How a robust strategic plan can set companies on a course to growth


On their journey toward sustainable growth,  private company owners  must increase sales volumes and surpass the competition . But without a well-developed strategic plan and the talented employees to support it, companies may not achieve their objectives. Learn how to craft and implement a successful growth strategy to chart a course for the coming years.

Creating a detailed battle plan would seem like a logical first step for any business owner. But one of the key findings in  Deloitte’s survey of private company owners and managers  is that many of them “simply do not know which strategies are most effective to drive the future success of their organizations.” In fact, while the survey reveals that many owners want to do the right things better, the lack of a long-term plan creates uncertainty about what exactly “the right things” are.

“Many entrepreneurs rely on gut instinct mainly because of their inherent bias toward action,” explains Dominic Deneault, a practitioner with Deloitte’s Strategy & Operations practice. “These business owners often say, ‘No time to talk and explain to others. I know where I am going. Please follow me,’” says Deneault. “Some succeed, but many fail because, in order to win, you must count on the contribution of others.”

Those surveyed believe that increasing sales volume is the best way to grow the business value of a company. But the lack of a sound corporate strategy actually undermines their ability to fuel long-term growth, says Strategy & Operations Partner Guy Barthell. The reason: without a clear plan of attack, there’s greater potential for management to be impulsive or reactive. This can cause leaders to move the company into areas beyond its core competencies, where it cannot compete effectively.

“Most approaches to strategic planning forget this step – determining where your company is now, and where you want it to be a year from now. But how can you craft a strategic plan when you don’t have a clear consensus on where to start?”
— Dominic Deneault

Every company needs to chart a course
It may sound simple, but the most important aspect of developing a long-term strategic plan is to determine precisely where your company is now, and where you want it to be a year from now. “Most approaches to strategic planning forget this step,” explains Deneault. “But how can you craft a strategic plan when you don’t have a clear consensus on where to start?”

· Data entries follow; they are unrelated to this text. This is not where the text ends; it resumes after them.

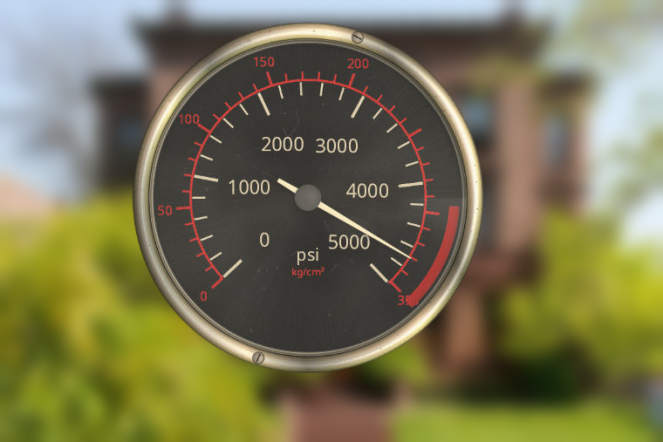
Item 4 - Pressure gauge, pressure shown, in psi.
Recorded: 4700 psi
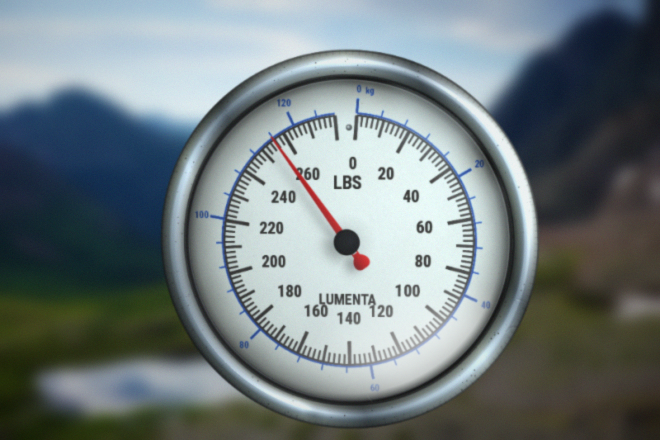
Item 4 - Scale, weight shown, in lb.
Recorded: 256 lb
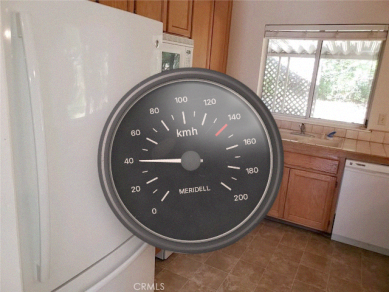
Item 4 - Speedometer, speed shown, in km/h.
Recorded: 40 km/h
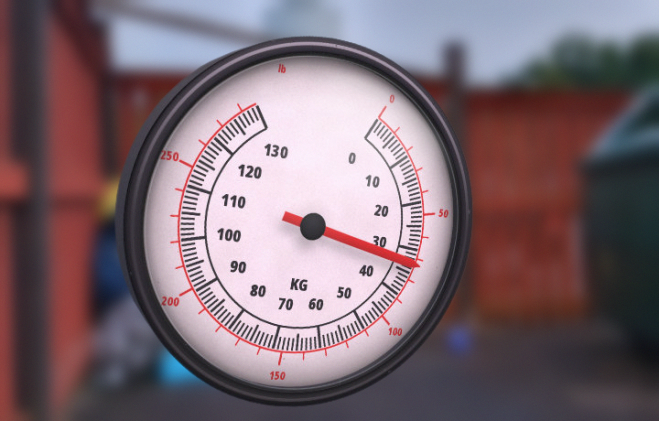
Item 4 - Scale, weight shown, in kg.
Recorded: 33 kg
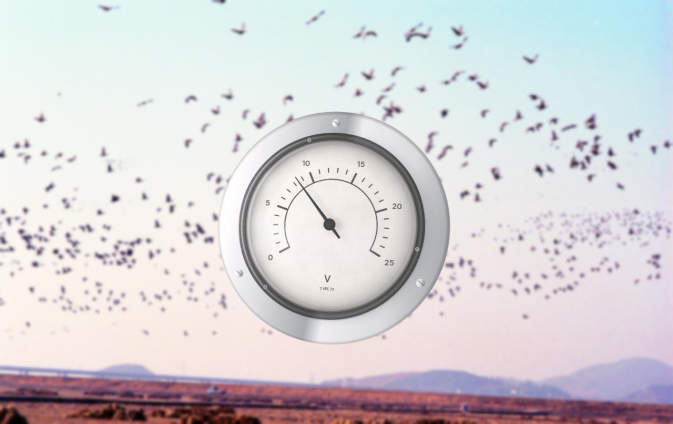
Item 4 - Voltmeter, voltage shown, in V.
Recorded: 8.5 V
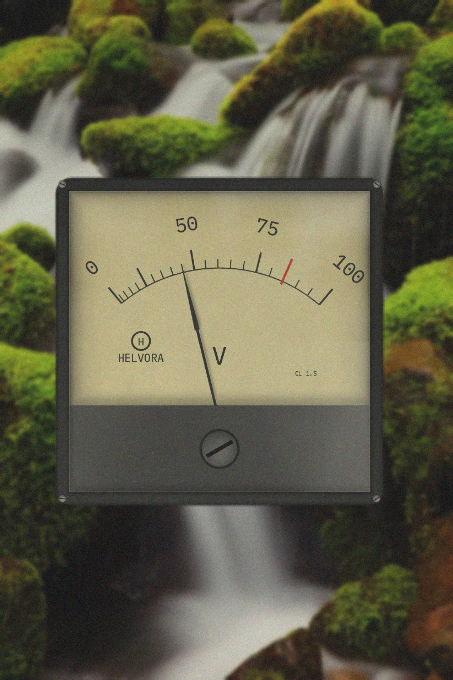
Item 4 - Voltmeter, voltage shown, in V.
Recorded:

Once the leadership has clearly determined where it wants to go, the next step is to articulate a strategic plan that sets out concise, measurable objectives to help the company reach its destination. The plan should include 10 to 15 specific strategies that will collectively help the company achieve its targets. Each of those strategies should be seen as a call to arms, says Deneault. Management should also assign each strategy to a “champion” or watchdog accountable for its execution.

A clear growth strategy can have unexpected benefits
Creating and implementing a strategy will not only set the company on a clearly articulated course to growth; it will also produce positive side effects. Having a strategic plan can improve teamwork and boost morale, simply by engaging as many employees as possible. Secondly, following a clear route can have a positive impact on employee retention. “If an organization is going in one direction one day, another direction the next day, and a totally new direction the following week — that kind of organization is much more likely to lose its people,” Barthell observes.

In fact, an owner without a strategy may run the risk of losing the company. “This is a huge risk in comparison to the small amount of time an entrepreneur saves by running the company like a one-man show,” says Deneault. “That kind of manager can end up surrounded by a team of weak employees, because no one with real talent would be interested in working with them.” To put themselves on the route to success, private company owners must take the time to articulate their growth strategy, then engage all employees in executing it together.

 
Five key steps to designing a strategy
  1. Analyze the current situation. Determining where your company stands is an important first step that some managers forget. Ask yourself, “Where are we now?”
     
  2. Set a clear strategic direction. Use mission and vision statements to articulate goals, then set out an action plan for how to reach them. Focus on your competitive advantages.
     
  3. Develop a coherent set of strategies. Outline 10 to 15 strategies and assign them to key employees to implement.
     
  4. Establish a detailed action plan. Include benchmarks and scorecards for monitoring progress. “Assign a champion to measure your progress,” says Barthell.
     
  5. Align the organization. Make sure you disseminate the strategy to all employees. “If changes must be made to ensure implementation,” says Barthell, “do it, and do it fast.”